**Your task:** Make an exact copy of the listing so that no picture is carried over.

**Source data:**
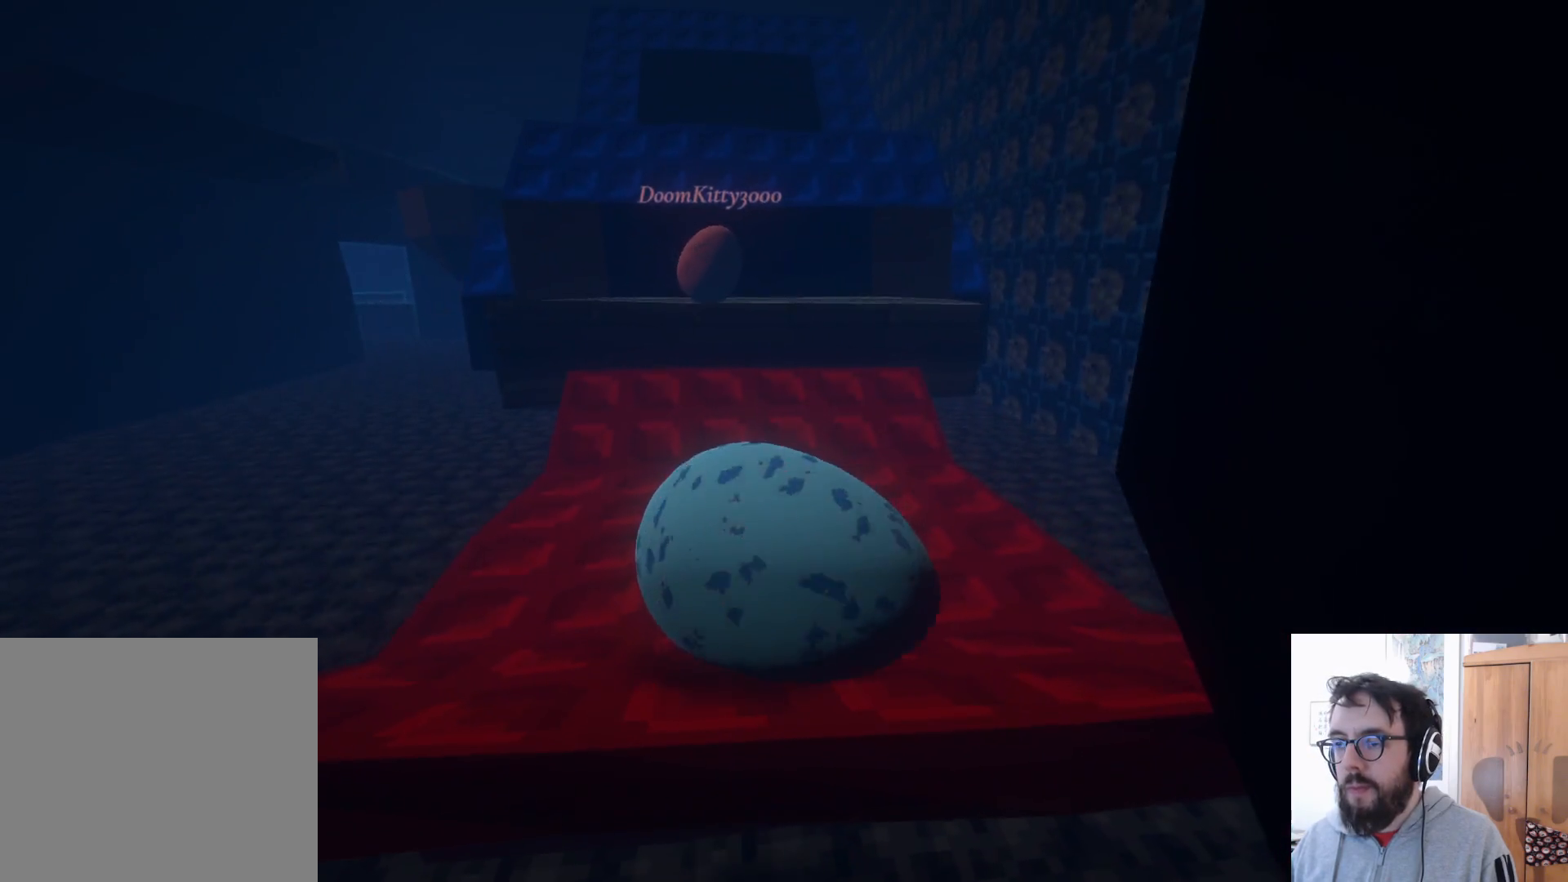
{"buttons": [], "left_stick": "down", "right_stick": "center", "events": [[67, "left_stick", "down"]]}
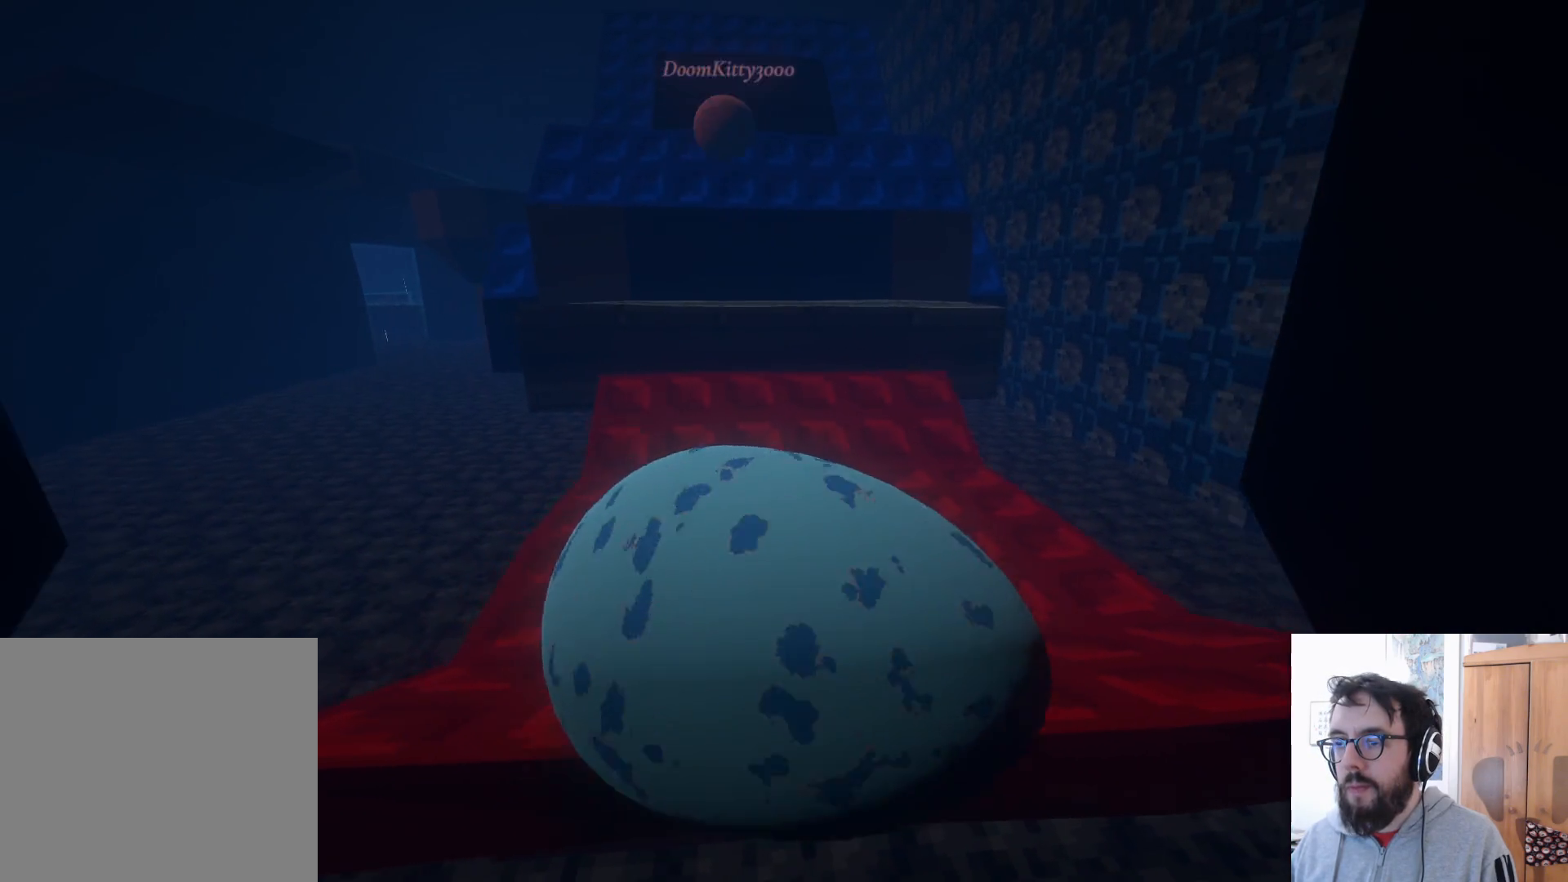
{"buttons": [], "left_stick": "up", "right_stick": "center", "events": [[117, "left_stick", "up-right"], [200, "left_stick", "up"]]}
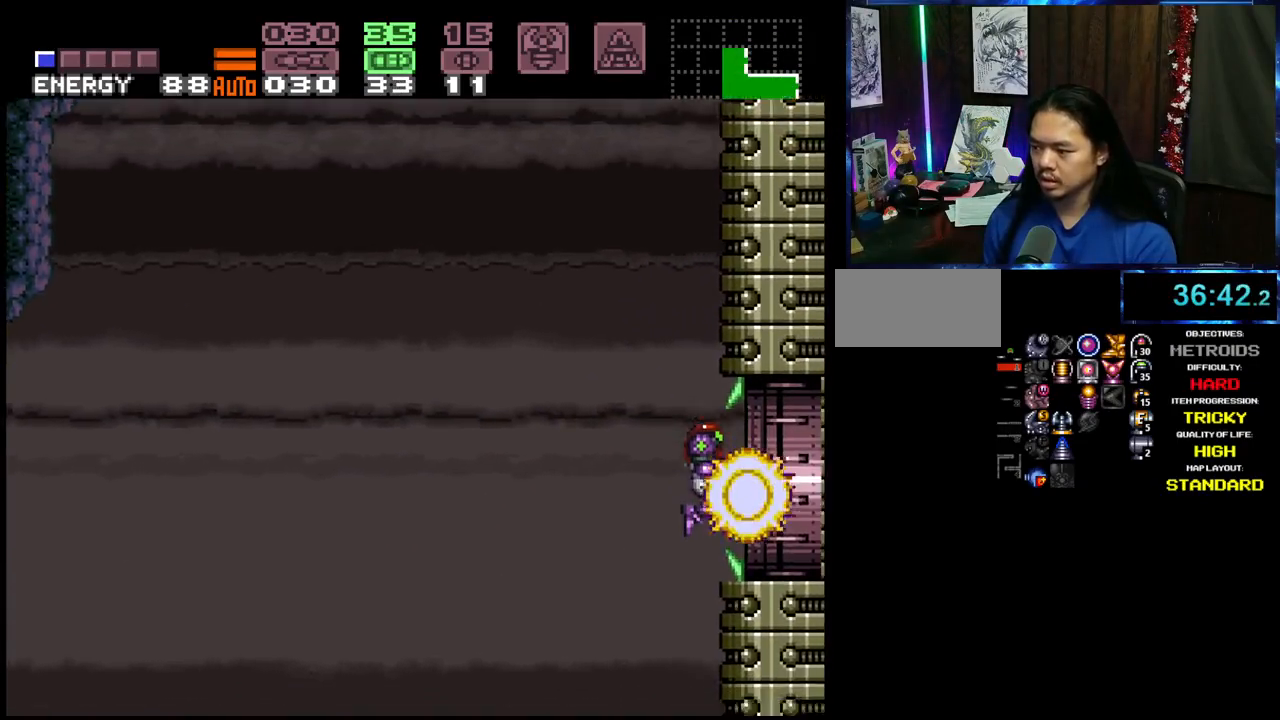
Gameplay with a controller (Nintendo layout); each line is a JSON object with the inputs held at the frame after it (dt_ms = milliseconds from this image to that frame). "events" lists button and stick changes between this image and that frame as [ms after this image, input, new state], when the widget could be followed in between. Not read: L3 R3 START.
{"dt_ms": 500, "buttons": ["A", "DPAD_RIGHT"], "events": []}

**Response below:**
{"buttons": [], "left_stick": "down", "right_stick": "center", "events": [[67, "left_stick", "down"]]}
{"buttons": [], "left_stick": "up", "right_stick": "center", "events": [[117, "left_stick", "up-right"], [200, "left_stick", "up"]]}
Gameplay with a controller (Nintendo layout); each line is a JSON object with the inputs held at the frame after it (dt_ms = milliseconds from this image to that frame). "events" lists button and stick changes between this image and that frame as [ms after this image, input, new state], when the widget could be followed in between. Not read: L3 R3 START.
{"dt_ms": 500, "buttons": ["A", "DPAD_RIGHT"], "events": []}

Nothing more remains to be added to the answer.